Design of dox-dependent HIV-1 variants. (A) HIV-1 genome and modifications that were introduced to construct HIV-rtTA. Details of the nine-step construction are provided in Materials and Methods. In brief, we inactivated the TAR-Tat transcriptional axis (marked in red), which was replaced by the tetracycline-inducible tetO-rtTA system (marked in green). Inactivation of TAR and Tat is indicated by crosses through the motifs. The size of the HIV-rtTA genome is larger than that of HIV-1 (the maps are not drawn to scale). The RNA genome of HIV-1 LAI is 9,229 nt, and HIV-rtTA is either 9,767 nt (the SYS and SWS variants) or 9,875 nt (KYK and KWK variants). (B) TAR hairpin structure and inactivating mutations that were introduced in the bulge (triple-nucleotide substitution) and in the loop (two point mutations). This RNA target binds the Tat-cyclin T1 complex during transcriptional activation of the LTR promoter (53). Panel C provides some details of the tetO insertion in the LTR promoter. The U3 region of the wild-type LTR (left) encodes two NF-κB sites (□) and three Sp1 sites (○). The modified LTR (right) contains either six or eight tetO operators (▴) upstream of the Sp1 sites. The six tetO variant (mutant S) has no NF-κB sites, whereas both NF-κB sites are present upstream of the eight tetO operators (mutant K). The arrow marks the transcription start site at the U3-R border, which also denotes the 5′ border of the TAR RNA hairpin motif.

FIG. 2

dox-controlled replication of the HIV-rtTA viruses.
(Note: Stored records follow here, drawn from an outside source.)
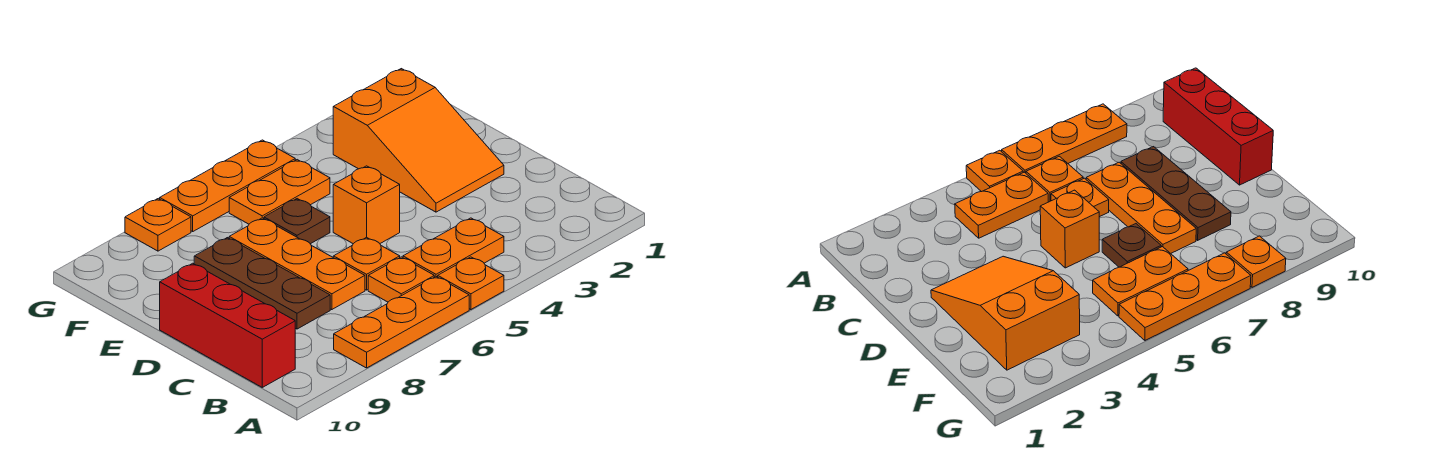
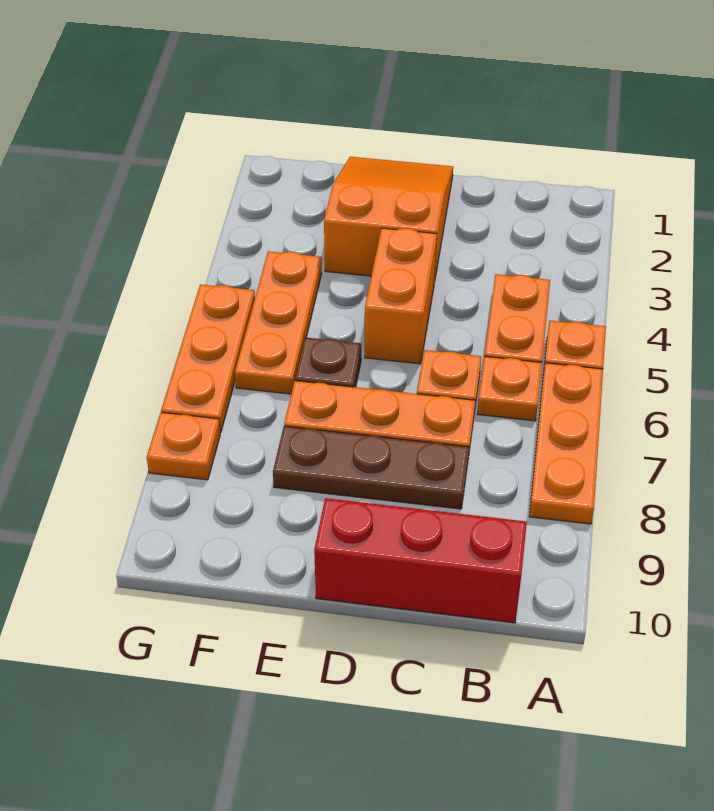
orange 2x3 slope [333,69,504,212] -> orange 2x3 slope turned to [324,157,453,278]
orange 1x1 brick [333,166,400,244] -> orange 1x2 brick [365,228,437,364]
orange 1x2 plate [229,160,330,224] -> orange 1x3 plate [235,251,322,394]

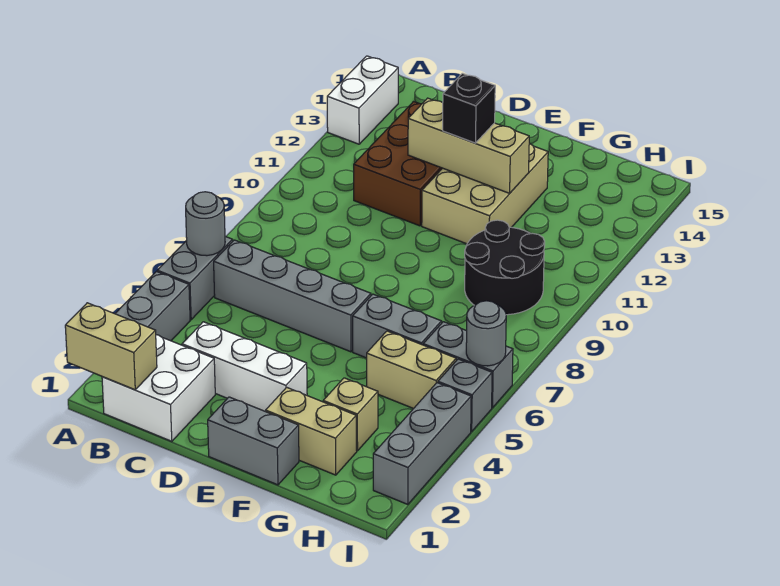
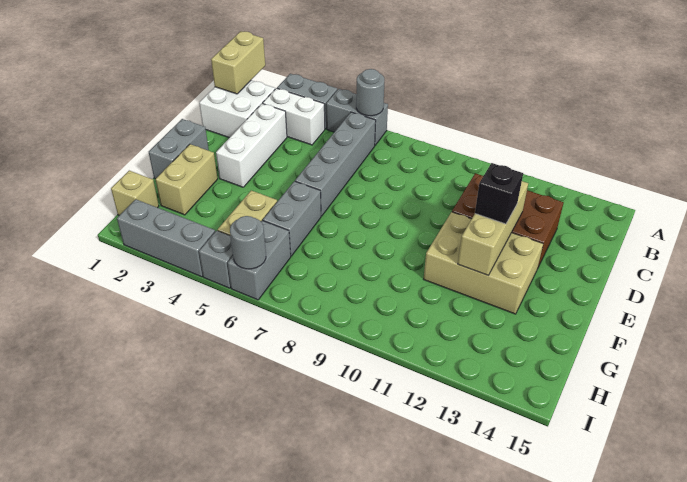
white 1x2 brick [327,56,398,144] -> white 1x2 brick moved to [263,88,325,145]
tan 1x1 brick [323,378,378,451] -> tan 1x1 brick moved to [111,171,159,215]
black 2x2 round brick [465,220,545,315] -> none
The SupT1 T-cell line was electroporated with 10 μg of the indicated molecular clones, and cells were cultured without or with an increasing concentration of dox (0 to 1,000 ng/ml). Some of the cultures were stopped at day 5 because of massive HIV-induced syncytium formation and cell death. Virus production was measured by CA-p24 ELISA on culture supernatant samples.

FIG. 3

dox-dependent replication of HIV-rtTA viruses in primary cells. PBMCs were electroporated with the KWK (diamonds) and KYK (triangles) constructs (20 μg), and the cultures were maintained without (open symbols) or with (1,000 ng/ml) (solid symbols) dox. Fresh uninfected cells were added immediately after transfection and at day 6 postinfection. Virus production was measured by CA-p24 ELISA on culture supernatant samples.

FIG. 4

Replication of HIV-rtTA can be turned on and turned off. These experiments were performed with the SWS virus, but similar experiments have been performed with the other HIV-rtTA variants. We used the SWS virus (2,200 ng of CA-p24) to infect 6 × 10⁶ SupT1 cells at day 0. (A) Replication potential with 0, 100, and 1,000 ng of dox per ml. (B) Effect of delayed addition of dox (1,000 ng/ml) at day 3 after infection. (C) Infected cells were grown in 1,000 ng of dox per ml for 3 days, at which point the cells were washed and incubated in the absence or presence of dox. (D) Infected cells were maintained in the presence of dox and either the Pro inhibitor SQV (200 nM) or the RT inhibitor AZT (1 μM).